Cypriot Limestone Figurine
Cypro-Classical I (475-325 BC). Height 16.5cm
A female figurine standing on an irregular base, with the left leg advanced. She wears long, pointed shoes and a long chiton with vertical folds. Both arms are bent, holding a tympanon (drum) in front of her. Anklets encircle her ankles, and her shoulders slope gently. The face is oval, with a plump chin and rounded cheeks. She has a slightly smiling mouth, a nose aligned with the forehead, and eyes shaped like myrtle leaves. Her hair is curled over the forehead, and she wears a wreath.

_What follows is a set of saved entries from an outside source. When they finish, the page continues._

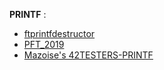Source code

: **PRINTF** :
  * [ftprintfdestructor](https://github.com/t0mm4rx/ftprintfdestructor)
  * [PFT_2019](https://github.com/cclaude42/PFT_2019)
  * [Mazoise's 42TESTERS-PRINTF](https://github.com/Mazoise/42TESTERS-PRINTF.git) 

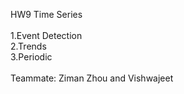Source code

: HW9 Time Series
<br/>
<br/>
1.Event Detection<br/>
2.Trends<br/>
3.Periodic<br/>
<br/>
Teammate: Ziman Zhou and Vishwajeet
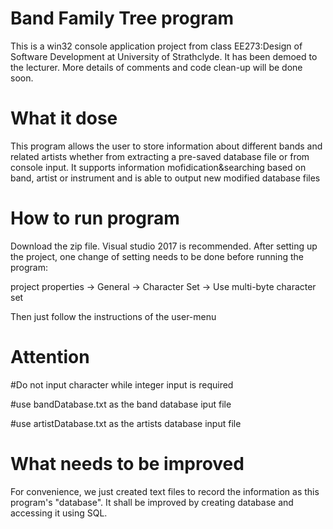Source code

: 

# Band Family Tree program

This is a win32 console application project from class EE273:Design of Software Development at University of Strathclyde. It has been demoed to the lecturer. More details of comments and code clean-up will be done soon.


# What it dose

This program allows the user to store information about different bands and related artists whether from extracting a pre-saved database file or from console input. It supports information mofidication&searching based on band, artist or instrument and is able to output new modified database files

# How to run program

Download the zip file. Visual studio 2017 is recommended. After setting up the project, one change of setting needs to be done before running the program:

project properties -> General -> Character Set -> Use multi-byte character set

Then just follow the instructions of the user-menu

# Attention

#Do not input character while integer input is required

#use bandDatabase.txt as the band database iput file

#use artistDatabase.txt as the artists database input file


# What needs to be improved

For convenience, we just created text files to record the information as this program's "database". It shall be improved by creating database and accessing it using SQL.


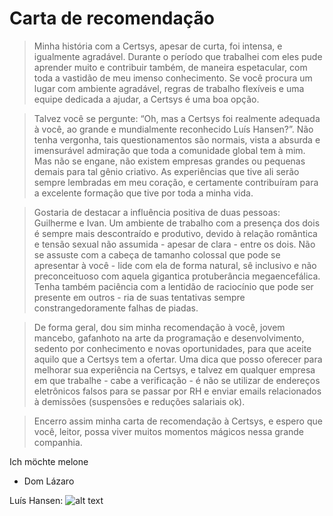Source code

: # Carta de recomendação

>Minha história com a Certsys, apesar de curta, foi intensa, e igualmente agradável. Durante o período que trabalhei com eles pude aprender muito e contribuir também, de maneira espetacular, com toda a vastidão de meu imenso conhecimento. Se você procura um lugar com ambiente agradável, regras de trabalho flexíveis e uma equipe dedicada a ajudar, a Certsys é uma boa opção.

>Talvez você se pergunte: “Oh, mas a Certsys foi realmente adequada à você, ao grande e mundialmente reconhecido Luís Hansen?”. Não tenha vergonha, tais questionamentos são normais, vista a absurda e imensurável admiração que toda a comunidade global tem à mim. Mas não se engane, não existem empresas grandes ou pequenas demais para tal gênio criativo. As experiências que tive ali serão sempre lembradas em meu coração, e certamente contribuíram para a excelente formação que tive por toda a minha vida.

>Gostaria de destacar a influência positiva de duas pessoas: Guilherme e Ivan. Um ambiente de trabalho com a presença dos dois é sempre mais descontraído e produtivo, devido à relação romântica e tensão sexual não assumida - apesar de clara - entre os dois. Não se assuste com a cabeça de tamanho colossal que pode se apresentar à você - lide com ela de forma natural, sê inclusivo e não preconceituoso com aquela gigantica protuberância megaencefálica. Tenha também paciência com a lentidão de raciocínio que pode ser presente em outros - ria de suas tentativas sempre constrangedoramente falhas de piadas.

>De forma geral, dou sim minha recomendação à você, jovem mancebo, gafanhoto na arte da programação e desenvolvimento, sedento por conhecimento e novas oportunidades, para que aceite aquilo que a Certsys tem a ofertar. Uma dica que posso oferecer para melhorar sua experiência na Certsys, e talvez em qualquer empresa em que trabalhe - cabe a verificação - é não se utilizar de endereços eletrônicos falsos para se passar por RH e enviar emails relacionados à demissões (suspensões e reduções salariais ok).

>Encerro assim minha carta de recomendação à Certsys, e espero que você, leitor, possa viver muitos momentos mágicos nessa grande companhia.

Ich möchte melone
- Dom Lázaro


Luís Hansen: 
![alt text](https://pbs.twimg.com/profile_images/2693010070/72d559264bc13fb83d121289331462be_200x200.png "Logo Title Text 1")
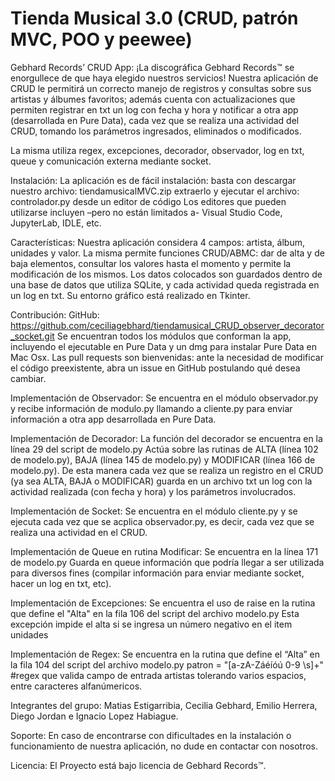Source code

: # Tienda Musical 3.0 (CRUD, patrón MVC, POO y peewee)


Gebhard Records’ CRUD App: ¡La discográfica Gebhard Records™ se enorgullece de que haya elegido nuestros servicios! 
Nuestra aplicación de CRUD le permitirá un correcto manejo de registros y consultas sobre sus artistas y álbumes favoritos; además cuenta con  actualizaciones que permiten registrar en txt un log con fecha y hora y notificar a otra app (desarrollada en Pure Data), cada vez que se realiza una actividad del CRUD, tomando los parámetros ingresados, eliminados o modificados.

La misma utiliza regex, excepciones, decorador, observador, log en txt, queue y comunicación externa mediante socket. 

Instalación: 
La aplicación es de fácil instalación: basta con descargar nuestro archivo:
tiendamusicalMVC.zip
extraerlo y ejecutar el archivo: controlador.py desde un editor de código Los editores que pueden utilizarse incluyen –pero no están limitados a- Visual Studio Code, JupyterLab, IDLE, etc.

Características: 
Nuestra aplicación considera 4 campos: artista, álbum, unidades y valor. La misma permite funciones CRUD/ABMC: dar de alta y de baja elementos, consultar los valores hasta el momento y permite la modificación de los mismos. 
Los datos colocados son guardados dentro de una base de datos que utiliza SQLite, y cada actividad queda registrada en un log en txt. 
Su entorno gráfico está realizado en Tkinter.

Contribución: 
GitHub: https://github.com/ceciliagebhard/tiendamusical_CRUD_observer_decorator_socket.git 
Se encuentran todos los módulos que conforman la app, incluyendo el ejecutable en Pure Data y un dmg para instalar Pure Data en Mac Osx.
Las pull requests son bienvenidas: ante la necesidad de modificar el código preexistente, abra un issue en GitHub postulando qué desea cambiar.

Implementación de Observador:
Se encuentra en el módulo observador.py y recibe información de modulo.py llamando a cliente.py para enviar información a otra app desarrollada en Pure Data.

Implementación de Decorador:
La función del decorador se encuentra en la línea 29 del script de modelo.py
Actúa sobre las rutinas de ALTA (línea 102 de modelo.py), BAJA (línea 145 de modelo.py) y MODIFICAR (línea 166 de modelo.py).
De esta manera cada vez que se realiza un registro en el CRUD (ya sea ALTA, BAJA o MODIFICAR) guarda en un archivo txt un log con la actividad realizada (con fecha y hora) y los parámetros involucrados.

Implementación de Socket:
Se encuentra en el módulo cliente.py y se ejecuta cada vez que se acplica observador.py, es decir, cada vez que se realiza una actividad en el CRUD.

Implementación de Queue en rutina Modificar:
Se encuentra en la línea 171 de modelo.py
Guarda en queue información que podría llegar a ser utilizada para diversos fines (compilar información para enviar mediante socket, hacer un log en txt, etc).

Implementación de Excepciones:
Se encuentra el uso de raise en la rutina que define el "Alta" en la fila 106 del script del archivo modelo.py 
Esta excepción impide el alta si se ingresa un número negativo en el item unidades

Implementación de Regex: 
Se encuentra en la rutina que define el “Alta” en la fila 104 del script del archivo modelo.py patron = "[a-zA-Záéíóú 0-9 \s]+" #regex que valida campo de entrada artistas tolerando varios espacios, entre caracteres alfanúmericos.

Integrantes del grupo: Matias Estigarribia, Cecilia Gebhard, Emilio Herrera, Diego Jordan e Ignacio Lopez Habiague.

Soporte: En caso de encontrarse con dificultades en la instalación o funcionamiento de nuestra aplicación, no dude en contactar con nosotros.

Licencia: El Proyecto está bajo licencia de Gebhard Records™.
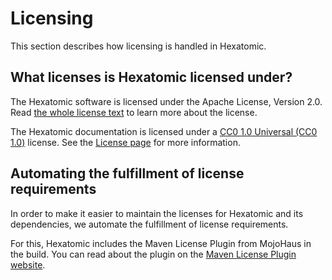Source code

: # Licensing

This section describes how licensing is handled in Hexatomic.

## What licenses is Hexatomic licensed under?

The Hexatomic software is licensed under the Apache License, Version 2.0.
Read [the whole license text](http://web.archive.org/web/20191017082353/http://www.apache.org/licenses/LICENSE-2.0) to learn more about the license.

The Hexatomic documentation is licensed under a [CC0 1.0 Universal (CC0 1.0)](https://creativecommons.org/publicdomain/zero/1.0/legalcode) license. 
See the [License page](../../LICENSE.html) for more information.

## Automating the fulfillment of license requirements

In order to make it easier to maintain the licenses for Hexatomic and its dependencies, 
we automate the fulfillment of license requirements.

For this, Hexatomic includes the Maven License Plugin from MojoHaus in the build. 
You can read about the plugin on the [Maven License Plugin website](http://www.mojohaus.org/license-maven-plugin/index.html).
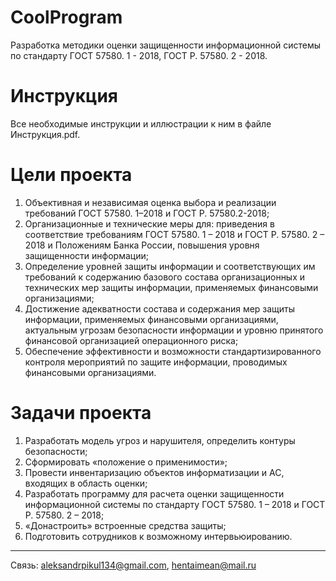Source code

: # CoolProgram
Разработка методики оценки защищенности информационной системы по стандарту  ГОСТ 57580. 1 - 2018, ГОСТ Р. 57580. 2 - 2018.

# Инструкция
Все необходимые инструкции и иллюстрации к ним в файле Инструкция.pdf.

# Цели проекта
1. Объективная и независимая оценка выбора и реализации требований ГОСТ 57580. 1–2018 и ГОСТ Р. 57580.2-2018;
2. Организационные и технические меры для: приведения в соответствие 
требованиям ГОСТ 57580. 1 – 2018 и ГОСТ Р. 57580. 2 – 2018 и Положениям Банка 
России, повышения уровня защищенности информации;
3. Определение уровней защиты информации и соответствующих им требований к 
содержанию базового состава организационных и технических мер защиты 
информации, применяемых финансовыми организациями;
4. Достижение адекватности состава и содержания мер защиты информации, 
применяемых финансовыми организациями, актуальным угрозам безопасности 
информации и уровню принятого финансовой организацией операционного 
риска;
5. Обеспечение эффективности и возможности стандартизированного контроля 
мероприятий по защите информации, проводимых финансовыми 
организациями.

# Задачи проекта
1. Разработать модель угроз и нарушителя, определить контуры безопасности;
2. Сформировать «положение о применимости»;
3. Провести инвентаризацию объектов информатизации и АС, входящих в область 
оценки;
4. Разработать программу для расчета оценки защищенности информационной 
системы по стандарту ГОСТ 57580. 1 – 2018 и ГОСТ Р. 57580. 2 – 2018;
5. «Донастроить» встроенные средства защиты;
6. Подготовить сотрудников к возможному интервьюированию.

__________________________________________________________________________________________________________________________________________________________________

Связь: aleksandrpikul134@gmail.com, hentaimean@mail.ru
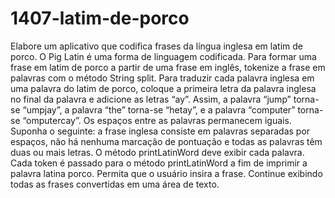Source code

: # 1407-latim-de-porco
Elabore um aplicativo que codifica frases da língua inglesa em latim de porco. O Pig Latin é uma forma de linguagem codificada.
Para formar uma frase em latim de porco a partir de uma frase em inglês, tokenize a frase em palavras com o método String split.
Para traduzir cada palavra inglesa em uma palavra do latim de porco, coloque a primeira letra da palavra inglesa no final da palavra e adicione as letras “ay”. Assim, a palavra “jump” torna-se “umpjay”, a palavra “the” torna-se “hetay”, e a palavra “computer” torna-se “omputercay”. Os espaços entre as palavras permanecem iguais. Suponha o seguinte: a frase inglesa consiste em palavras separadas por espaços, não
há nenhuma marcação de pontuação e todas as palavras têm duas ou mais letras. O método printLatinWord deve exibir cada palavra.
Cada token é passado para o método printLatinWord a fim de imprimir a palavra latina porco. Permita que o usuário insira a frase.
Continue exibindo todas as frases convertidas em uma área de texto.
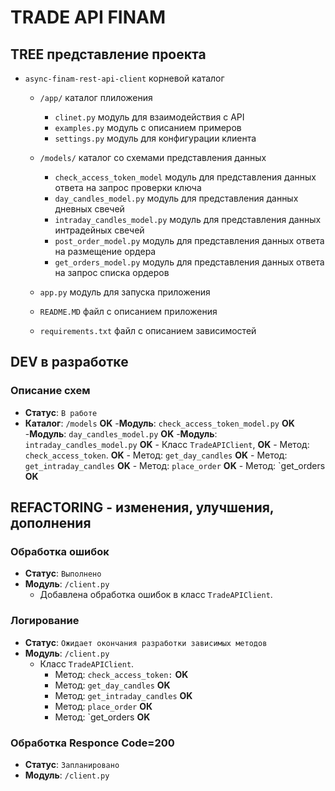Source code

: # TRADE API FINAM

## TREE представление проекта
- `async-finam-rest-api-client` корневой каталог
    - `/app/` каталог плиложения
        - `clinet.py` модуль для взаимодействия с API
        - `examples.py` модуль с описанием примеров
        - `settings.py` модуль для конфигурации клиента

    - `/models/` каталог со схемами представления данных
        - `check_access_token_model` модуль для представления данных ответа на запрос проверки ключа
        - `day_candles_model.py` модуль для представления данных дневных свечей
        - `intraday_candles_model.py` модуль для представления данных интрадейных свечей
        - `post_order_model.py` модуль для представления данных ответа на размещение ордера
        - `get_orders_model.py` модуль для представления данных ответа на запрос списка ордеров
    
    - `app.py` модуль для запуска приложения
    - `README.MD` файл с описанием приложения
    - `requirements.txt` файл с описанием зависимостей


## DEV в разработке

### Описание схем
- **Статус**: `В работе`
- **Каталог**: `/models` **OK**
    -**Модуль**: `check_access_token_model.py` **OK**
    -**Модуль**: `day_candles_model.py` **OK**
    -**Модуль**: `intraday_candles_model.py` **OK**
        - Класс `TradeAPIClient`, **OK**
            - Метод: `check_access_token`. **OK**
            - Метод: `get_day_candles` **OK**
            - Метод: `get_intraday_candles` **OK**
            - Метод: `place_order` **OK**
            - Метод: `get_orders **OK**

## REFACTORING - изменения, улучшения, дополнения

### Обработка ошибок
- **Статус**: `Выполнено`
- **Модуль**: `/client.py`
    - Добавлена обработка ошибок в класс `TradeAPIClient`.

### Логирование
- **Статус**: `Ожидает окончания разработки зависимых методов`
- **Модуль**: `/client.py`
    - Класс `TradeAPIClient`.
        - Метод: `check_access_token:` **OK**
        - Метод: `get_day_candles` **OK**
        - Метод: `get_intraday_candles` **OK**
        - Метод: `place_order` **ОК**
        - Метод: `get_orders **OK**

### Обработка Responce Code=200
- **Статус**: `Запланировано`
- **Модуль**: `/client.py`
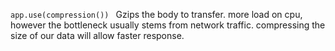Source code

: 
`app.use(compression()) ` 
Gzips the body to transfer. more load on cpu, however the bottleneck usually stems from network traffic. compressing the size of our data will allow faster response.  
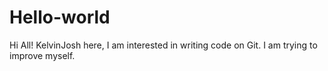 # Hello-world
Hi All!
KelvinJosh here,
I am interested in writing code on Git.
I am trying to improve myself.
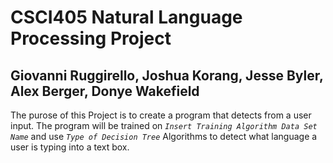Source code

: # CSCI405 Natural Language Processing Project

## Giovanni Ruggirello, Joshua Korang, Jesse Byler, Alex Berger, Donye Wakefield

The purose of this Project is to create a program that detects from a user input. The program will be trained on _`Insert Training Algorithm Data Set Name`_ and use _`Type of Decision Tree`_ Algorithms to detect what language a user is typing into a text box.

A bonnet-shaped headdress covered by a veil completes the head; most of the veil is now missing, though it originally fell down the back to below the waist with a rounded edge. Made of hard white limestone. Traces of red paint remain on the veil and lips, with red bordered, fringed vertical strokes along the sides of the body. There are also traces of green paint on the wreath and black on the hair, irises, and eyebrows.
The sculpture was excavated by the Swedish Cyprus Expedition in 1928 at Vouni, from the Palace, Room 129, from a deposit of sculptures. It has been part of the collection of the Medelhavsmuseet, Stockholm, Sweden (Inv. No.: V. 491) since 1931.